In short, it said the requirement for an audit should be retained in the New Act. However, co-operatives should be given the option to of an audit exemption provided that certain conditions are satisfied (i.e. as is the case for a company).

Transparency

Under the current Act, any individual (whether a member of the co-operative or not) is allowed to inspect the books of a registered society containing the names of the members, and their holdings in shares.

While ICOS said it "appreciates the need for transparency in respect of share ownership in corporate entities" it said this current requirement presents problems for the democratic functioning of co-operatives.

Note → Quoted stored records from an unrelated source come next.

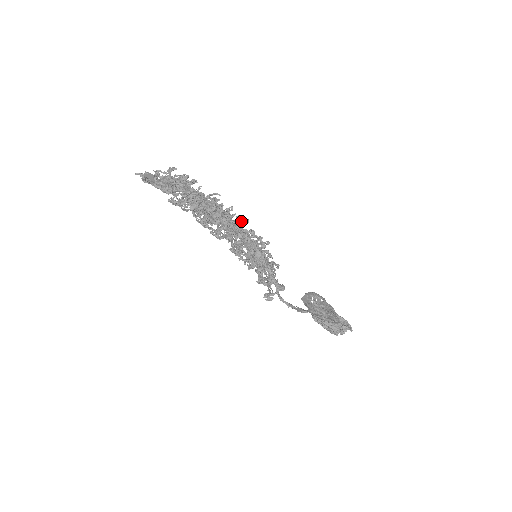
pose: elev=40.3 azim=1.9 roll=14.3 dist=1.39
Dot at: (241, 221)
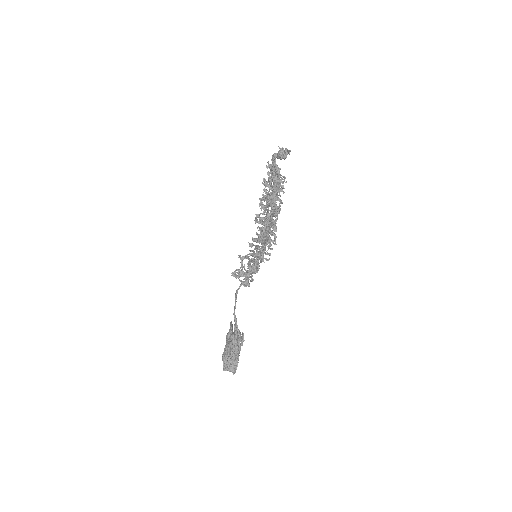
Dot at: occluded
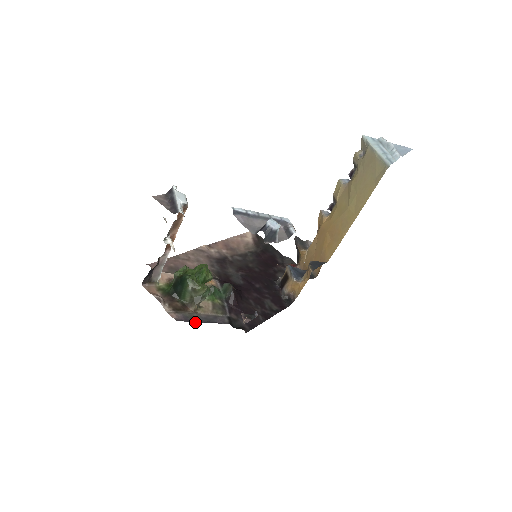
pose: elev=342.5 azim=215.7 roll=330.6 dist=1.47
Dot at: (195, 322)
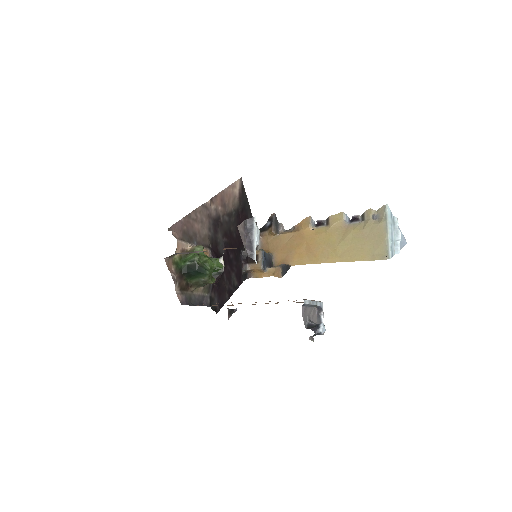
Dot at: (191, 304)
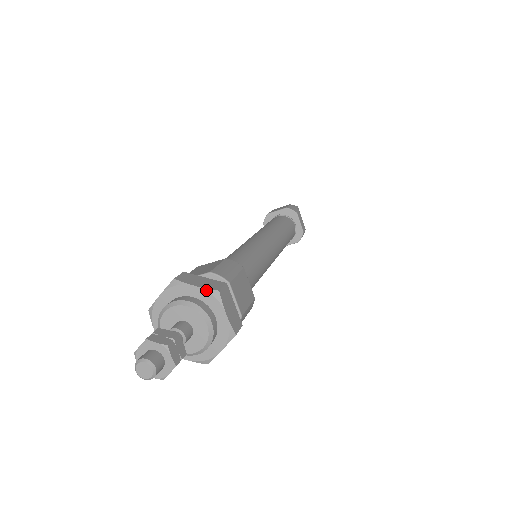
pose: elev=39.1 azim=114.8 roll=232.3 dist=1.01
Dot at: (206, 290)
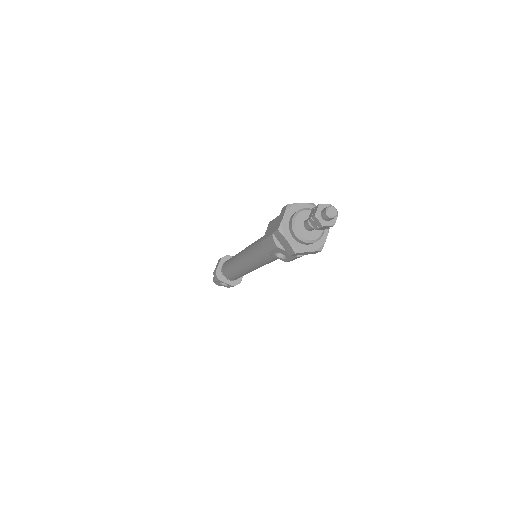
Dot at: occluded
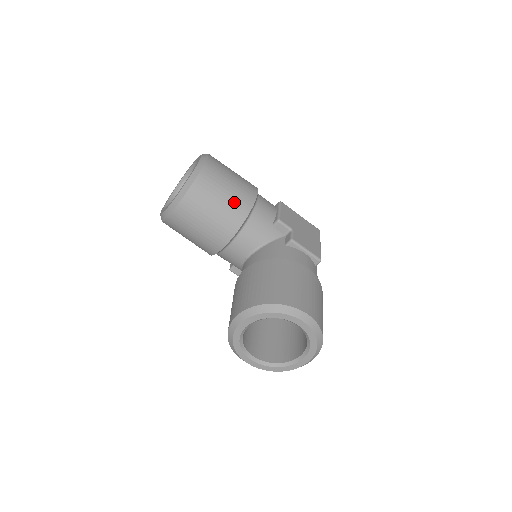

ICOS said that it is its experience, that to permit the release of information so detailed as to itemise the breakdown of respective shareholdings provides no benefit to the members vis-à-vis their relationship with their co-operative, and the disclosure of such information can lead to internal division and dilute the egalitarian ideal fundamental to co-operative ethos.

It also says it is requesting there be a requirement for the committee/board to hold and maintain a record of both members and their respective shareholdings, but that there be no requirement for that latter information (i.e. shareholding) to be disclosed to any person other than to the Registrar.

In its submission, ICOS also said the where there exists suspicion of either illegality or fraud, it is essential that avenues exist for co-operative members to be able to raise their concerns and take steps to address the situation.

Opposition

Meanwhile, a bill amending the current legislation is moving through the Oireachtas. The bill has been drafted by Independents 4 Change, who say their bill amends the current laws in a very practical and sensible way so as to ease the formation and the functioning of co-operatives on the ground.

One of the TDs behind the bill Catherine Connolly has hit out at the Government's review stating that nothing appears to have happened in the intervening period since its public consultation and no review report has been published to date.

"Given that vacuum and given the real obstacles posed by the existing, outdated legislation on the formation of co-operatives and-or their operation on the ground, Independents 4 Change has brought this very short Bill before the House.”

The Government has opposed the bill, however most opposition parties support it.

In essence, the Independent's bill seeks to make the process of registering and running a co-operative much easier, in the first instance, by reducing the membership requirement which currently stands at seven to three members.

The Bill also allows for audit exemptions in certain situations and provides for the use of electronic communication concerning the registration of co-operatives and also for specified other documents which are required to be lodged with the Registry of Friendly Societies.

"What we are seeking here is simple, namely a basic parity with what exists for small companies such as the exemptions for audits, the electronic filing and the ability to function with one director. We are simply looking for some parity on that practical stuff," Connolly said.

Minister Humphreys says she wants to avoid the introduction of more piecemeal and fragmented legislation in this important area and that she is also concerned about the introduction of measures that could reduce transparency.

According to the Minister, a more appropriate course of action is to consolidate in one statute all existing industrial and provident societies legislation, modernise it to eliminate outdated provisions and align it with the realities of the 21st century business and regulatory environment.